= Terasem Movement =

American charitable organization

The Terasem Movement is a group of three organizations based in the United States that focus on extending human life through technology and transhumanism. The name (Tera–Earth, Sem–Seed) was inspired by Earthseed, a fictional religion from the works of Octavia Butler. The movement was founded by Martine Rothblatt and Bina Aspen Rothblatt, and is guided by principles called the "Truths of Terasem". The movement is based in Florida and Vermont.

==Activities==
===Terasem Movement, Inc.===
Terasem Movement, Inc. (TMI), incorporated in 2002, is a charitable organization located in Melbourne Beach, Florida. The eldest of the sister organizations, TMI's mission is to educate the public on the practicality and necessity of greatly extending human life, consistent with diversity and unity, via geoethical nanotechnology and personal cyberconsciousness, concentrating in particular on facilitating revivals from biostasis. The movement focuses on preserving, evoking, reviving, and downloading human consciousness. TMI achieves this objective through its annual workshops and colloquia, safekeeping files within its CyBeRev Project, online publications, grant writing, and other forms of outreach.

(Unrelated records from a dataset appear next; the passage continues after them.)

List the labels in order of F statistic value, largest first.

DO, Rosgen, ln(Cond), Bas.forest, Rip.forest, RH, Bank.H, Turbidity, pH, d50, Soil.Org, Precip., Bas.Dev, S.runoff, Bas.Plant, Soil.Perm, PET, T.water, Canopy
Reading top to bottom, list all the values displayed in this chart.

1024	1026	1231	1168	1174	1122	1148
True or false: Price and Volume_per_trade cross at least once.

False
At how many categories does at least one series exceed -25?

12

Through its hosted events, TMI works to ensure the burgeoning technologies are used in a manner that is safe for humans and the environment.

Projects include:
- CyBeRev, Cybernetic Beingness Revival, is part of a multi-decade experiment to test the comparability of a single-person human consciousness with a digital representation of the same person created by personality software that draws upon a database of the original person's digitized interactions, as assessed by expert psychological review.
- Online publications include The Journal of Geoethical Nanotechnology (up to 2014) and The Journal of Personal Cyberconsciousness.
- Terasem Motion InfoCulture produced a screen adaptation of The Singularity Is Near in 2010 in partnership with Ray Kurzweil.

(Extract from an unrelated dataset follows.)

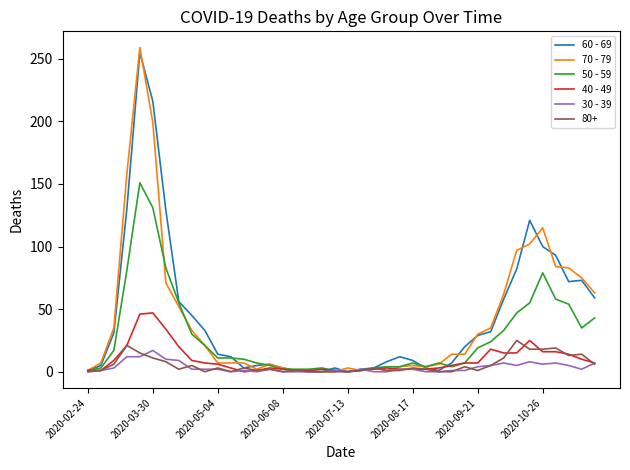

How many lines are shown in the chart?

6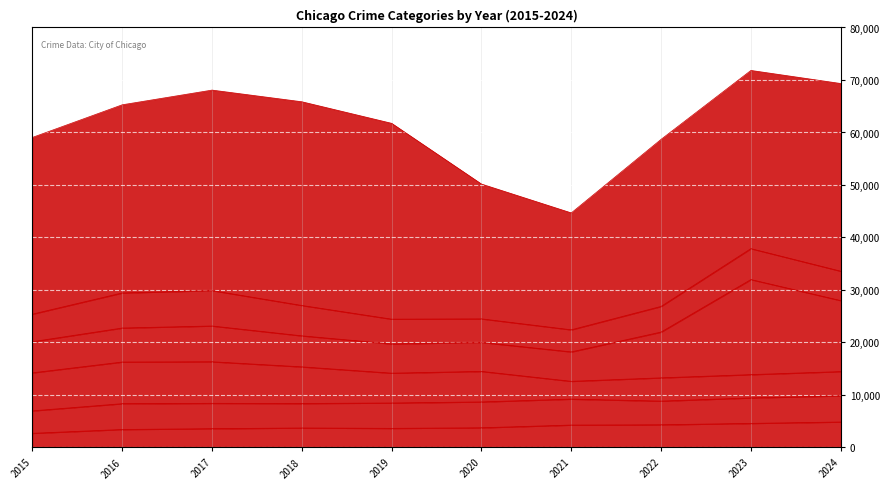

The Robbery series shows 6682 at 2016. True or false?

True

===Terasem Movement Foundation, Inc.===
Terasem Movement Foundation, Inc (TMF), incorporated in 2004, is an educational foundation located in Lincoln, Vermont. Its mission is to promote the geoethical use of nano and cybernetic technology for human life extension. TMF conducts educational programs and supports scientific research (LifeNaut Project) and development in the areas of cryonics, biotechnology, and cyber consciousness. The common purpose of all of the Terasem Movement Foundation's projects is to investigate the Terasem Hypotheses.

Current projects include:
- LifeNaut – A long-term research study that offers a free online repository of individual digital reflections/biographical information (Mindfiles) and a place to cryonically store DNA samples (BioFiles) for long-term preservation and eventual re-animation as technology evolves.
- BINA48 – A social robot (Breakthrough Intelligence via Neural Architecture 48—48 exaflops is the speed at which the human brain is purported to compute) that is an early demonstration of the potential for using "mindfiles" for transferring human consciousness information to new forms. TMF encourages public dialog about cyber-consciousness via public presentations and social media. BINA48 was created in 2010 and was based on 100 hours of the speech and memories of Bina Aspen. In 2024, a documentary film about Bina48 was released.
- World Against Racism Museum – an online exhibition designed to educate the public, especially young people, about the fiction of race, the ignorance behind racism, and the need to relate to all people as individuals rather than as racial categories.
- 2B – A feature sci-fi film created in 2009. The script is based upon real science and evolving technologies. The film purports that the 'techno-human' conundrum is the hottest and most controversial topic of this century, and the project is designed to jump-start the conversation about the moral and religious questions raised by the biotech revolution.

===Terasem Movement Transreligion, Inc.===
Terasem Movement Transreligion, Inc. (TMT), incorporated in 2004, with locations in Melbourne Beach, FL and Bristol, VT, is the third and youngest of the Terasem projects and is a 501c3 not-for-profit religious organization. Its mission is to build a collective consciousness consisting of joyful immortal extensions of each of its joiners. Though Terasem considers all humans as 'Joiners', after receiving inquiries about how one may formally 'join' Terasem, TMT provided a 'Joinership' application and induction on its site.